:: Raw data

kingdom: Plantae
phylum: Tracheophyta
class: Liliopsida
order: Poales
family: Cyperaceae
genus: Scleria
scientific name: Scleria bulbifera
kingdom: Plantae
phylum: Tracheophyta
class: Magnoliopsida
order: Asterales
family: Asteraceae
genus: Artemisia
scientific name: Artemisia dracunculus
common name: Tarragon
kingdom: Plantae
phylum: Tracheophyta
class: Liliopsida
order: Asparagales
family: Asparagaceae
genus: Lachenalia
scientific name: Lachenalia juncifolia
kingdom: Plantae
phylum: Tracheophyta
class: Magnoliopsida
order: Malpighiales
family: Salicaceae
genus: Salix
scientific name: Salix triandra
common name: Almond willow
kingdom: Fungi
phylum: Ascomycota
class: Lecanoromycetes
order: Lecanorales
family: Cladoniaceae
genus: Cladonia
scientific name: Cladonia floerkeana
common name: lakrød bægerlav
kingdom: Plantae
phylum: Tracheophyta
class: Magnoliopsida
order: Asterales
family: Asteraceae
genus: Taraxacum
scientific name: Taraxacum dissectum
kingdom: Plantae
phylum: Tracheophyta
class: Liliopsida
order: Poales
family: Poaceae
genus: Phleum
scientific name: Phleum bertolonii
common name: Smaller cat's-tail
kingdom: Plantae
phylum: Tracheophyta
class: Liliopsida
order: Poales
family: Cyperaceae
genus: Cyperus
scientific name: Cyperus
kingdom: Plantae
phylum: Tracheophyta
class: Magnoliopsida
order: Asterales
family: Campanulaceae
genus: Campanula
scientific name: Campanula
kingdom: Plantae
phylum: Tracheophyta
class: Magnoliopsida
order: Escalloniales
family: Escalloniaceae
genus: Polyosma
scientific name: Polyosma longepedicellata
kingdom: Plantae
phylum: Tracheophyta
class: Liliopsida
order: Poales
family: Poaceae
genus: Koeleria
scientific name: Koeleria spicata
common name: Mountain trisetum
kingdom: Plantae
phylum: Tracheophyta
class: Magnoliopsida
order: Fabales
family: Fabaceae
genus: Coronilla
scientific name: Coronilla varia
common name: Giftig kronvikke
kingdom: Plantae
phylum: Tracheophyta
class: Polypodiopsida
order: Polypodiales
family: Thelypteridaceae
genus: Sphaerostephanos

::::

• **Task requirements**: Can you write out every line of the records above, word for word, from the first "kingdom" line through the final "genus" line?

• **Response for this exercise**:
kingdom: Plantae
phylum: Tracheophyta
class: Liliopsida
order: Poales
family: Cyperaceae
genus: Scleria
scientific name: Scleria bulbifera
kingdom: Plantae
phylum: Tracheophyta
class: Magnoliopsida
order: Asterales
family: Asteraceae
genus: Artemisia
scientific name: Artemisia dracunculus
common name: Tarragon
kingdom: Plantae
phylum: Tracheophyta
class: Liliopsida
order: Asparagales
family: Asparagaceae
genus: Lachenalia
scientific name: Lachenalia juncifolia
kingdom: Plantae
phylum: Tracheophyta
class: Magnoliopsida
order: Malpighiales
family: Salicaceae
genus: Salix
scientific name: Salix triandra
common name: Almond willow
kingdom: Fungi
phylum: Ascomycota
class: Lecanoromycetes
order: Lecanorales
family: Cladoniaceae
genus: Cladonia
scientific name: Cladonia floerkeana
common name: lakrød bægerlav
kingdom: Plantae
phylum: Tracheophyta
class: Magnoliopsida
order: Asterales
family: Asteraceae
genus: Taraxacum
scientific name: Taraxacum dissectum
kingdom: Plantae
phylum: Tracheophyta
class: Liliopsida
order: Poales
family: Poaceae
genus: Phleum
scientific name: Phleum bertolonii
common name: Smaller cat's-tail
kingdom: Plantae
phylum: Tracheophyta
class: Liliopsida
order: Poales
family: Cyperaceae
genus: Cyperus
scientific name: Cyperus
kingdom: Plantae
phylum: Tracheophyta
class: Magnoliopsida
order: Asterales
family: Campanulaceae
genus: Campanula
scientific name: Campanula
kingdom: Plantae
phylum: Tracheophyta
class: Magnoliopsida
order: Escalloniales
family: Escalloniaceae
genus: Polyosma
scientific name: Polyosma longepedicellata
kingdom: Plantae
phylum: Tracheophyta
class: Liliopsida
order: Poales
family: Poaceae
genus: Koeleria
scientific name: Koeleria spicata
common name: Mountain trisetum
kingdom: Plantae
phylum: Tracheophyta
class: Magnoliopsida
order: Fabales
family: Fabaceae
genus: Coronilla
scientific name: Coronilla varia
common name: Giftig kronvikke
kingdom: Plantae
phylum: Tracheophyta
class: Polypodiopsida
order: Polypodiales
family: Thelypteridaceae
genus: Sphaerostephanos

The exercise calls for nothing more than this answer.